* _What the task asks_: Your copy should match the listing word for word, apart from the pictures, which are left out.

- Opening Delimiter -

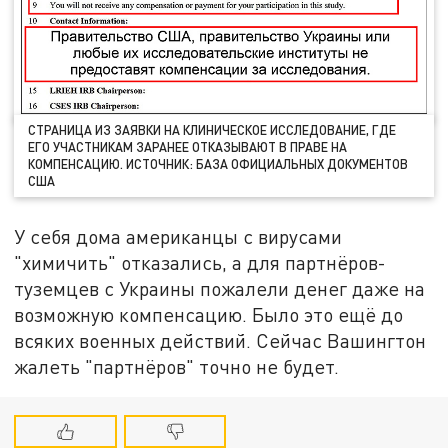
СТРАНИЦА ИЗ ЗАЯВКИ НА КЛИНИЧЕСКОЕ ИССЛЕДОВАНИЕ, ГДЕ
ЕГО УЧАСТНИКАМ ЗАРАНЕЕ ОТКАЗЫВАЮТ В ПРАВЕ НА
КОМПЕНСАЦИЮ. ИСТОЧНИК: БАЗА ОФИЦИАЛЬНЫХ ДОКУМЕНТОВ
США
У себя дома американцы с вирусами
"химичить" отказались, а для партнёров-
туземцев с Украины пожалели денег даже на
возможную компенсацию. Было это ещё до
всяких военных действий. Сейчас Вашингтон
жалеть "партнёров" точно не будет.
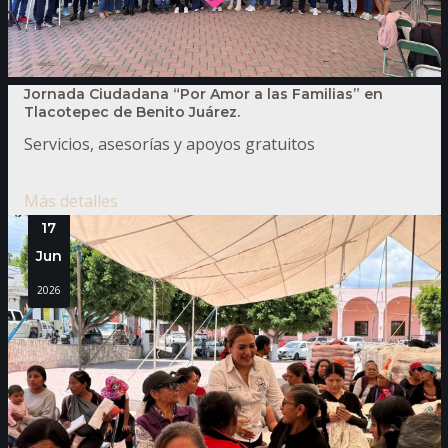
Jornada Ciudadana “Por Amor a las Familias” en
Tlacotepec de Benito Juárez.
Servicios, asesorías y apoyos gratuitos
Más detalles
17
Jun
2026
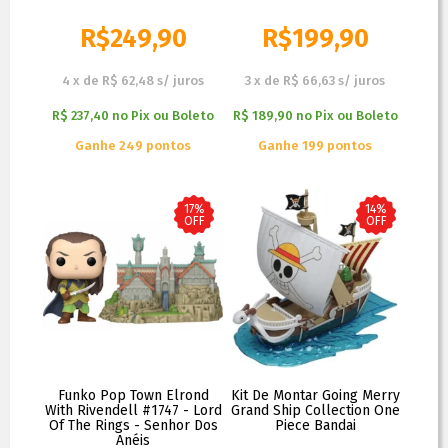
R$
249,90
R$
199,90
R$
269,90
R$
249,90
4
x
de
R$ 62,48
s/ juros
3
x
de
R$ 66,63
s/ juros
R$ 237,40
no
Pix ou Boleto
R$ 189,90
no
Pix ou Boleto
Ganhe 249 pontos
Ganhe 199 pontos
17%
14%
OFF
OFF
Funko Pop Town Elrond
Kit De Montar Going Merry
With Rivendell #1747 - Lord
Grand Ship Collection One
Of The Rings - Senhor Dos
Piece Bandai
Anéis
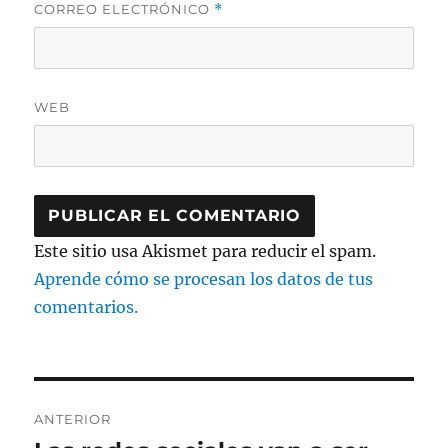
CORREO ELECTRÓNICO
*
WEB
Este sitio usa Akismet para reducir el spam.
Aprende cómo se procesan los datos de tus
comentarios.
Navegación
ANTERIOR
de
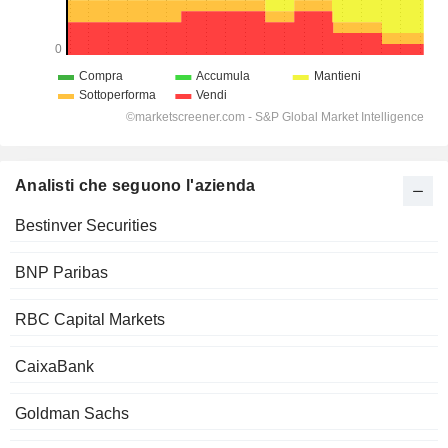
Analisti che seguono l'azienda
Bestinver Securities
BNP Paribas
RBC Capital Markets
CaixaBank
Goldman Sachs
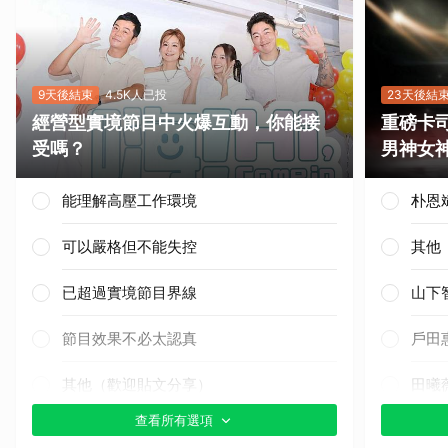
9天後結束
4.5K人已投
23天後結
經營型實境節目中火爆互動，你能接
重磅卡司
受嗎？
男神女
能理解高壓工作環境
朴恩
可以嚴格但不能失控
其他
已超過實境節目界線
山下
節目效果不必太認真
戶田
其他（歡迎貼文分享）
田曦
查看所有選項
IU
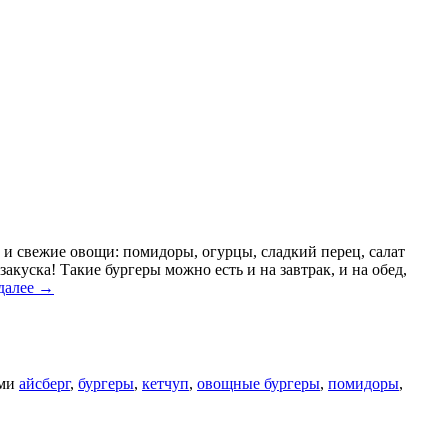
и свежие овощи: помидоры, огурцы, сладкий перец, салат
закуска! Такие бургеры можно есть и на завтрак, и на обед,
далее
→
ами
айсберг
,
бургеры
,
кетчуп
,
овощные бургеры
,
помидоры
,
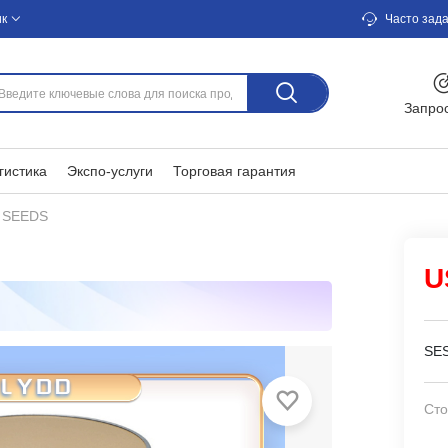
ик
Часто зад
Запро
гистика
Экспо-услуги
Торговая гарантия
 SEEDS
U
SES
Сто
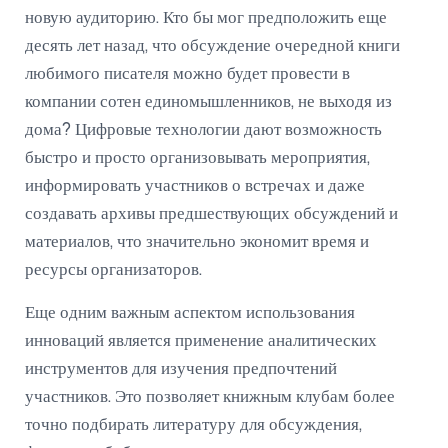
новую аудиторию. Кто бы мог предположить еще
десять лет назад, что обсуждение очередной книги
любимого писателя можно будет провести в
компании сотен единомышленников, не выходя из
дома? Цифровые технологии дают возможность
быстро и просто организовывать мероприятия,
информировать участников о встречах и даже
создавать архивы предшествующих обсуждений и
материалов, что значительно экономит время и
ресурсы организаторов.
Еще одним важным аспектом использования
инноваций является применение аналитических
инструментов для изучения предпочтений
участников. Это позволяет книжным клубам более
точно подбирать литературу для обсуждения,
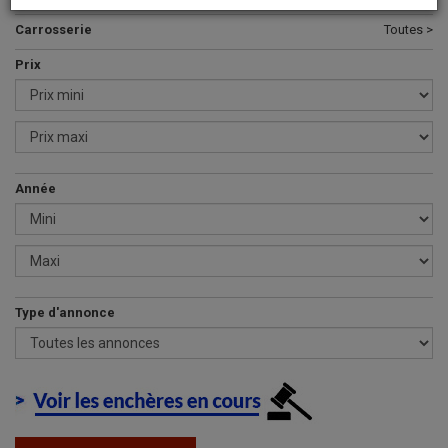
Carrosserie
Toutes >
Prix
Année
Type d'annonce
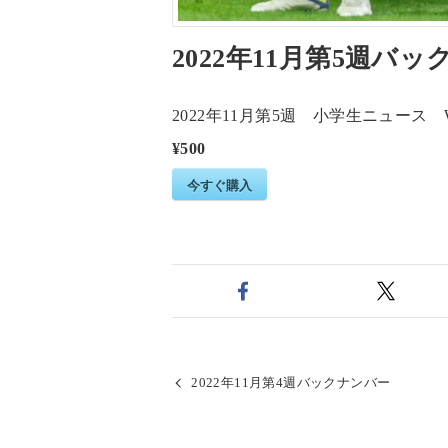
2022年11月第5週バ
2022年11月第5週 小学生ニュー
¥500
今すぐ購入
2022年11月第4週バックナンバー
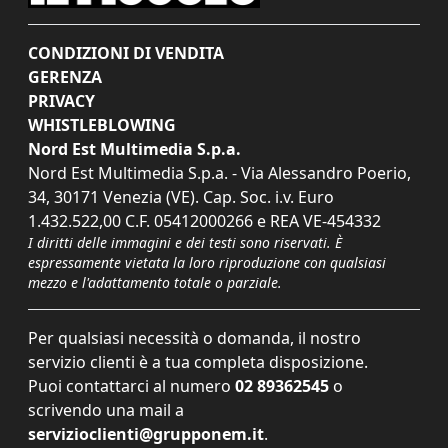
CONDIZIONI DI VENDITA
GERENZA
PRIVACY
WHISTLEBLOWING
Nord Est Multimedia S.p.a.
Nord Est Multimedia S.p.a. - Via Alessandro Poerio,
34, 30171 Venezia (VE). Cap. Soc. i.v. Euro
1.432.522,00 C.F. 05412000266 e REA VE-454332
I diritti delle immagini e dei testi sono riservati. È
espressamente vietata la loro riproduzione con qualsiasi
mezzo e l'adattamento totale o parziale.
Per qualsiasi necessità o domanda, il nostro
servizio clienti è a tua completa disposizione.
Puoi contattarci al numero
02 89362545
o
scrivendo una mail a
servizioclienti@grupponem.it
.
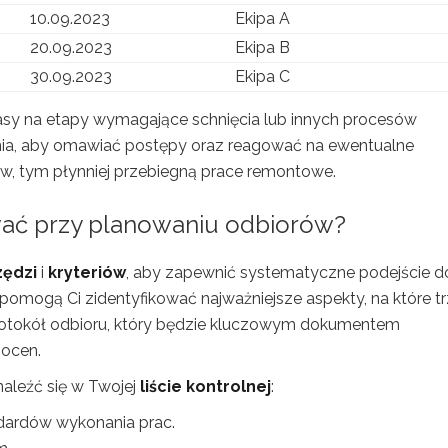
10.09.2023
Ekipa A
20.09.2023
Ekipa B
30.09.2023
Ekipa C
asy na etapy wymagające schnięcia lub innych procesów
nia, aby omawiać postępy oraz reagować na ewentualne
ów, tym płynniej przebiegną prace remontowe.
sować przy planowaniu odbiorów?
zędzi
i
kryteriów
, aby zapewnić systematyczne podejście d
e pomogą Ci zidentyfikować najważniejsze aspekty, na które t
rotokół odbioru, który będzie kluczowym dokumentem
 ocen.
naleźć się w Twojej
liście kontrolnej
:
dardów wykonania prac.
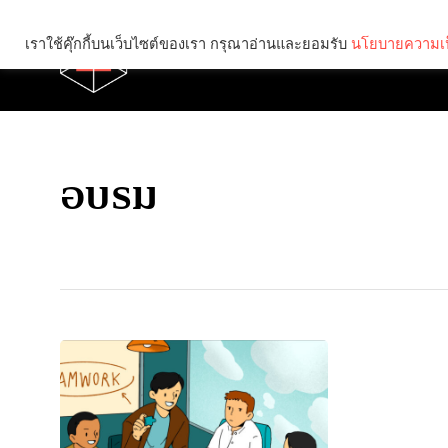
เราใช้คุ๊กกี้บนเว็บไซต์ของเรา กรุณาอ่านและยอมรับ
นโยบายความเป
Brief
Social
อบรม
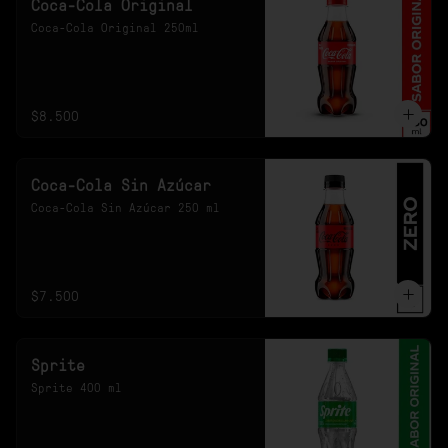
Coca-Cola Original
Coca-Cola Original 250ml
$8.500
Coca-Cola Sin Azúcar
Coca-Cola Sin Azúcar 250 ml
$7.500
Sprite
Sprite 400 ml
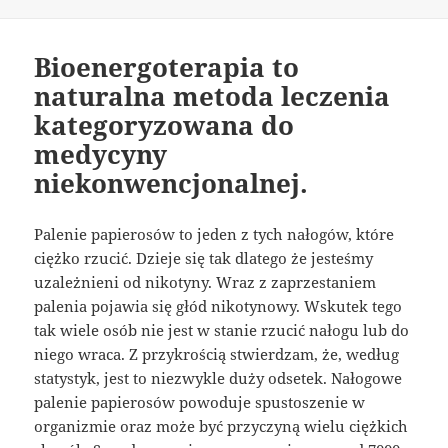
publikacji
Bioenergoterapia to
naturalna metoda leczenia
kategoryzowana do
medycyny
niekonwencjonalnej.
Palenie papierosów to jeden z tych nałogów, które
ciężko rzucić. Dzieje się tak dlatego że jesteśmy
uzależnieni od nikotyny. Wraz z zaprzestaniem
palenia pojawia się głód nikotynowy. Wskutek tego
tak wiele osób nie jest w stanie rzucić nałogu lub do
niego wraca. Z przykrością stwierdzam, że, według
statystyk, jest to niezwykle duży odsetek. Nałogowe
palenie papierosów powoduje spustoszenie w
organizmie oraz może być przyczyną wielu ciężkich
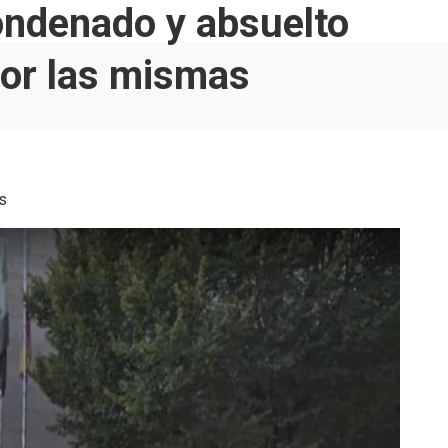
condenado y absuelto
por las mismas
s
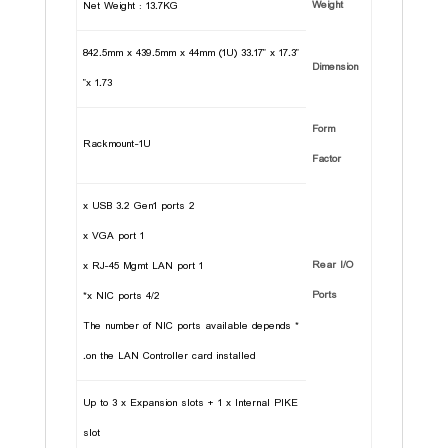
Weight
Net Weight : 13.7KG
842.5mm x 439.5mm x 44mm (1U) 33.17” x 17.3”
Dimension
x 1.73”
Form
Rackmount-1U
Factor
2 x USB 3.2 Gen1 ports
1 x VGA port
Rear I/O
1 x RJ-45 Mgmt LAN port
Ports
4/2 x NIC ports*
* The number of NIC ports available depends
on the LAN Controller card installed.
Up to 3 x Expansion slots + 1 x Internal PIKE
slot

- Closing Delimiter -

* _Exercise solution_:
СТРАНИЦА ИЗ ЗАЯВКИ НА КЛИНИЧЕСКОЕ ИССЛЕДОВАНИЕ, ГДЕ
ЕГО УЧАСТНИКАМ ЗАРАНЕЕ ОТКАЗЫВАЮТ В ПРАВЕ НА
КОМПЕНСАЦИЮ. ИСТОЧНИК: БАЗА ОФИЦИАЛЬНЫХ ДОКУМЕНТОВ
США
У себя дома американцы с вирусами
"химичить" отказались, а для партнёров-
туземцев с Украины пожалели денег даже на
возможную компенсацию. Было это ещё до
всяких военных действий. Сейчас Вашингтон
жалеть "партнёров" точно не будет.
Jornada Ciudadana “Por Amor a las Familias” en
Tlacotepec de Benito Juárez.
Servicios, asesorías y apoyos gratuitos
Más detalles
17
Jun
2026
R$
249,90
R$
199,90
R$
269,90
R$
249,90
4
x
de
R$ 62,48
s/ juros
3
x
de
R$ 66,63
s/ juros
R$ 237,40
no
Pix ou Boleto
R$ 189,90
no
Pix ou Boleto
Ganhe 249 pontos
Ganhe 199 pontos
17%
14%
OFF
OFF
Funko Pop Town Elrond
Kit De Montar Going Merry
With Rivendell #1747 - Lord
Grand Ship Collection One
Of The Rings - Senhor Dos
Piece Bandai
Anéis
CORREO ELECTRÓNICO
*
WEB
Este sitio usa Akismet para reducir el spam.
Aprende cómo se procesan los datos de tus
comentarios.
Navegación
ANTERIOR
de
Analisti che seguono l'azienda
Bestinver Securities
BNP Paribas
RBC Capital Markets
CaixaBank
Goldman Sachs
9天後結束
4.5K人已投
23天後結
經營型實境節目中火爆互動，你能接
重磅卡司
受嗎？
男神女
能理解高壓工作環境
朴恩
可以嚴格但不能失控
其他
已超過實境節目界線
山下
節目效果不必太認真
戶田
其他（歡迎貼文分享）
田曦
查看所有選項
IU
и свежие овощи: помидоры, огурцы, сладкий перец, салат
закуска! Такие бургеры можно есть и на завтрак, и на обед,
далее
→
ами
айсберг
,
бургеры
,
кетчуп
,
овощные бургеры
,
помидоры
,
ик
Часто зад
Запро
гистика
Экспо-услуги
Торговая гарантия
 SEEDS
U
SES
Сто
новую аудиторию. Кто бы мог предположить еще
десять лет назад, что обсуждение очередной книги
любимого писателя можно будет провести в
компании сотен единомышленников, не выходя из
дома? Цифровые технологии дают возможность
быстро и просто организовывать мероприятия,
информировать участников о встречах и даже
создавать архивы предшествующих обсуждений и
материалов, что значительно экономит время и
ресурсы организаторов.
Еще одним важным аспектом использования
инноваций является применение аналитических
инструментов для изучения предпочтений
участников. Это позволяет книжным клубам более
точно подбирать литературу для обсуждения,
Carrosserie
Toutes >
Prix
Année
Type d'annonce
2022年11月第5週バ
2022年11月第5週 小学生ニュー
¥500
今すぐ購入
2022年11月第4週バックナンバー
CONDIZIONI DI VENDITA
GERENZA
PRIVACY
WHISTLEBLOWING
Nord Est Multimedia S.p.a.
Nord Est Multimedia S.p.a. - Via Alessandro Poerio,
34, 30171 Venezia (VE). Cap. Soc. i.v. Euro
1.432.522,00 C.F. 05412000266 e REA VE-454332
I diritti delle immagini e dei testi sono riservati. È
espressamente vietata la loro riproduzione con qualsiasi
mezzo e l'adattamento totale o parziale.
Per qualsiasi necessità o domanda, il nostro
servizio clienti è a tua completa disposizione.
Puoi contattarci al numero
02 89362545
o
scrivendo una mail a
servizioclienti@grupponem.it
.
10.09.2023
Ekipa A
20.09.2023
Ekipa B
30.09.2023
Ekipa C
asy na etapy wymagające schnięcia lub innych procesów
nia, aby omawiać postępy oraz reagować na ewentualne
ów, tym płynniej przebiegną prace remontowe.
sować przy planowaniu odbiorów?
zędzi
i
kryteriów
, aby zapewnić systematyczne podejście d
e pomogą Ci zidentyfikować najważniejsze aspekty, na które t
rotokół odbioru, który będzie kluczowym dokumentem
 ocen.
naleźć się w Twojej
liście kontrolnej
:
dardów wykonania prac.
เราใช้คุ๊กกี้บนเว็บไซต์ของเรา กรุณาอ่านและยอมรับ
นโยบายความเป
Brief
Social
อบรม
Coca-Cola Original
Coca-Cola Original 250ml
$8.500
Coca-Cola Sin Azúcar
Coca-Cola Sin Azúcar 250 ml
$7.500
Sprite
Sprite 400 ml
publikacji
Bioenergoterapia to
naturalna metoda leczenia
kategoryzowana do
medycyny
niekonwencjonalnej.
Palenie papierosów to jeden z tych nałogów, które
ciężko rzucić. Dzieje się tak dlatego że jesteśmy
uzależnieni od nikotyny. Wraz z zaprzestaniem
palenia pojawia się głód nikotynowy. Wskutek tego
tak wiele osób nie jest w stanie rzucić nałogu lub do
niego wraca. Z przykrością stwierdzam, że, według
statystyk, jest to niezwykle duży odsetek. Nałogowe
palenie papierosów powoduje spustoszenie w
organizmie oraz może być przyczyną wielu ciężkich
condenado y absuelto
por las mismas
s
Weight
Net Weight : 13.7KG
842.5mm x 439.5mm x 44mm (1U) 33.17” x 17.3”
Dimension
x 1.73”
Form
Rackmount-1U
Factor
2 x USB 3.2 Gen1 ports
1 x VGA port
Rear I/O
1 x RJ-45 Mgmt LAN port
Ports
4/2 x NIC ports*
* The number of NIC ports available depends
on the LAN Controller card installed.
Up to 3 x Expansion slots + 1 x Internal PIKE
slot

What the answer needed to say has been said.